Kafamı koltuğa yaslayıp hyungu izledim. Dün gece yoğunlamasına çok fazla düşünmeme rağmen kafamda oturmayan bir sürü şey vardı. Bugün hepsini çözmeyi planlıyordum.
"Bana bakmayı kesecek misin Minho?"
"Nefes alacak mısın sen de artık? O kadar gerginsin ki dokunsam darmaduman olacaksın."
Nefesini verip arabanın camını indirdi. Yüzüne vuran rüzgarla kirpilerini kırpıştırıp tekrar yola odaklandı. Saçları uçuşuyordu şimdi.
Önüme dönüp gittiğimiz yolu izledim, şehir merkezinin dışına çıkmıştık bile. Nereye gidiyorduk bilmiyordum ama hyung bizim için en iyisini seçecekti, bugüne kadar sırtımı hep ona yaslamıştım ne de olsa, şu anda da olduğu gibi yani.
"Geldik."
Arabadan inip Chan hyunga baktım, önüme geçip büyük adımlarla çamların yanına ilerledi. Bir ağacın dibine oturana kadar onu takip ettim ve ben de önüneki taşa oturdum.
Kendimizi hazır hissedene kadar çıt çıkarmadan gölü, ördekleri, gökyüzünü izledik.
"Hyung-"
"Minho-"
İkimiz aynı anda konuşunca tebessüm ettim. Bana karşılık verdiğinde "Konuş lütfen." Deyip ona müsade ettim.
"Konuşsak mı artık diyecektim zaten. Anlatman gereken şeyi merak ediyorum."
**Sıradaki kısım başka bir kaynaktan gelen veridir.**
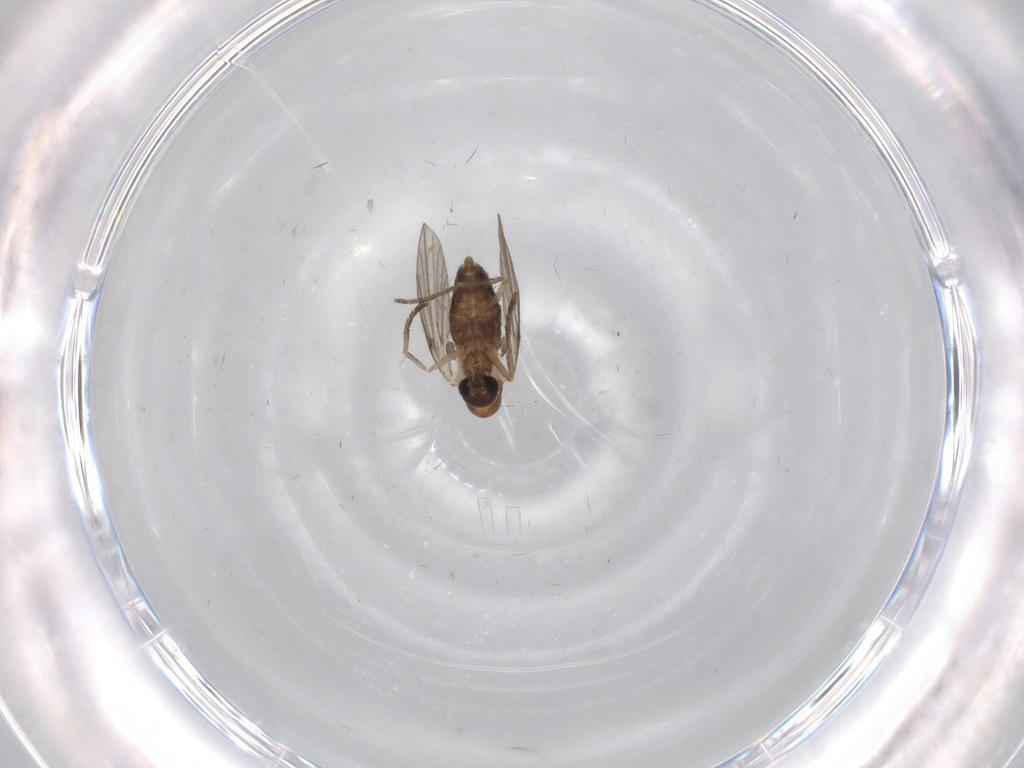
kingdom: Animalia
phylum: Arthropoda
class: Insecta
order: Diptera
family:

Ciğerime hava doldurup konuşmaya hazırlandım. En son ne zaman bu kadar gerilmiştim doğrusu?
"Ben, dün senin itirafından sonra çok düşündüm. Gerçekten çok fazla düşündüm ama kafamdaki bazı şeyleri oturtmak o kadar zordu ki beceremedim."
Anladığını belli eder gibi kafa salladı.
"Eğer bana güvenip anlatırsan beraber çözebiliriz Minho."
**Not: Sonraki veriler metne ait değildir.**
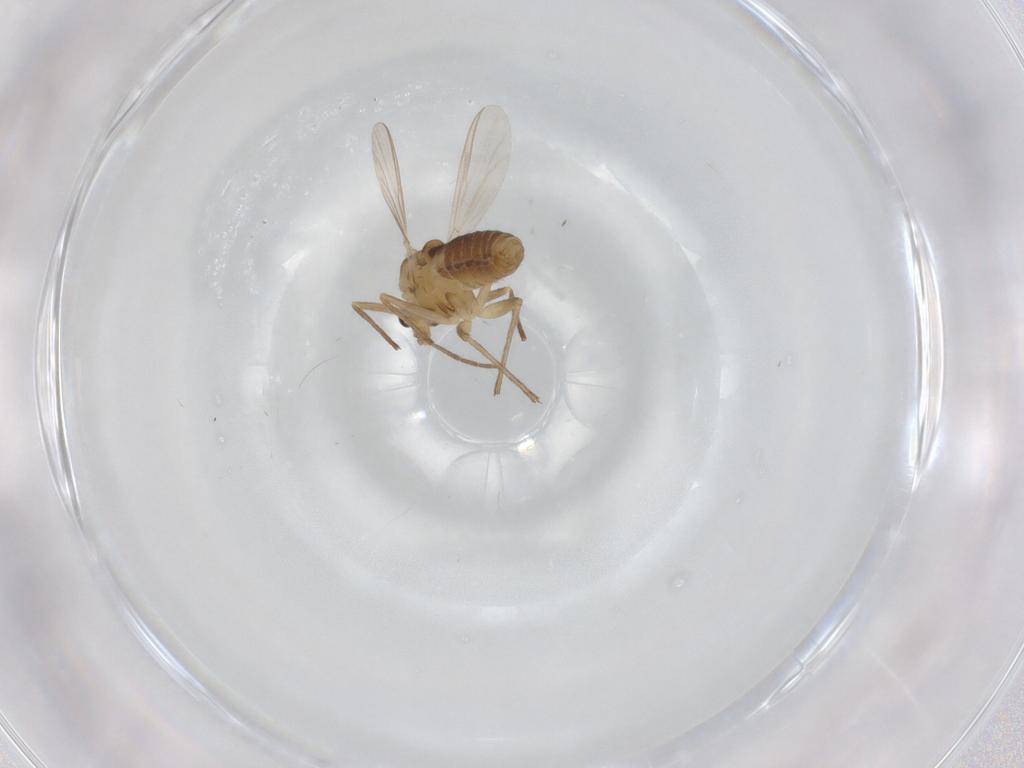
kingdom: Animalia
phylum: Arthropoda
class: Insecta
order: Diptera
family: Chironomidae
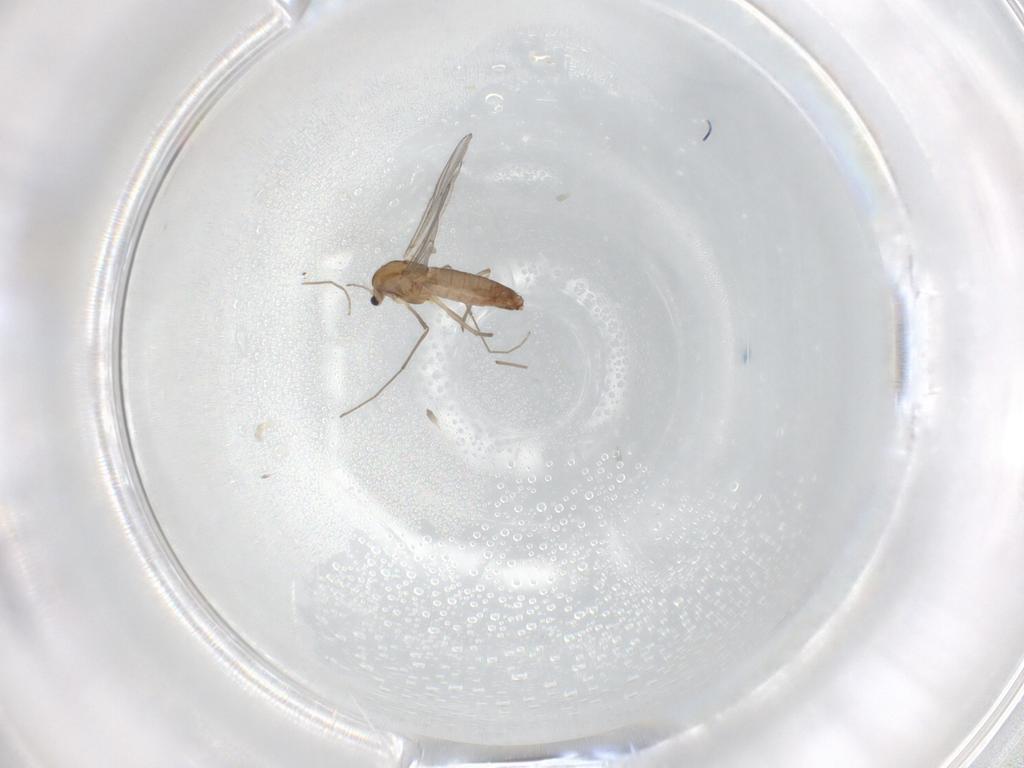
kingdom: Animalia
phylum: Arthropoda
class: Insecta
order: Diptera
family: Chironomidae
"Hyung, nerden başlasam bilmiyorum, kafanı karıştıracak kadar çorba da yapabilirim anlatırken bu yüzden kusura bakma."
Gözlerine baktım direkt olarak. Bana güvenebilirsin diye bağırıyordu adeta.
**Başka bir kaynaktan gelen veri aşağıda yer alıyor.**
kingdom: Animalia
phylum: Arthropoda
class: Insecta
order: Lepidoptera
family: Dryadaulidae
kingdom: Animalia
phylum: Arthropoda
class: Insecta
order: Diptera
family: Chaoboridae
Sana kendimden daha çok güvendiğimi ne kendime ne sana itiraf edebilirim ama...
"Sana olan hayranlığımı biliyorsun hyung, öpücükten sonra bu hayranlığın sıradan olup olmadığını çok kez sorguladım, eğer beni sevseydin..."
Nefes alıp verdim derince. Ellerimi saçlarımdan geçirip tekrar devam ettim konuşmaya.
"Eğer beni sevseydin dünyanın en değerli şeyiymişim gibi hissettirirdin diye bile düşündüm."
Chan hyungun suratına bakamıyordum ama konuşamamasından, ellerini sürekli hareket ettirmesinden anlamıştım çok fazla şaşırdığını.
Evet hyung, ben de inanamıyorum kendime.
"Sarhoş olma yalanından sonra ciddi bir şekilde seninle konuşmama kararı almıştım ama sabah kasığındaki morluğu görünce, içimde bir şeylerin ezildiğini hissettim hyung, eğer sadece hayranın olsaydım senin canın acıdığında benim gözlerim dolmazdı, değil mi?"
Hyung bir şeyler söyle yalvarırım...
"Sabah seni öptüm çünkü emin olmak istedim, gerçekten ne hissettiğimi anlamam gerekiyordu."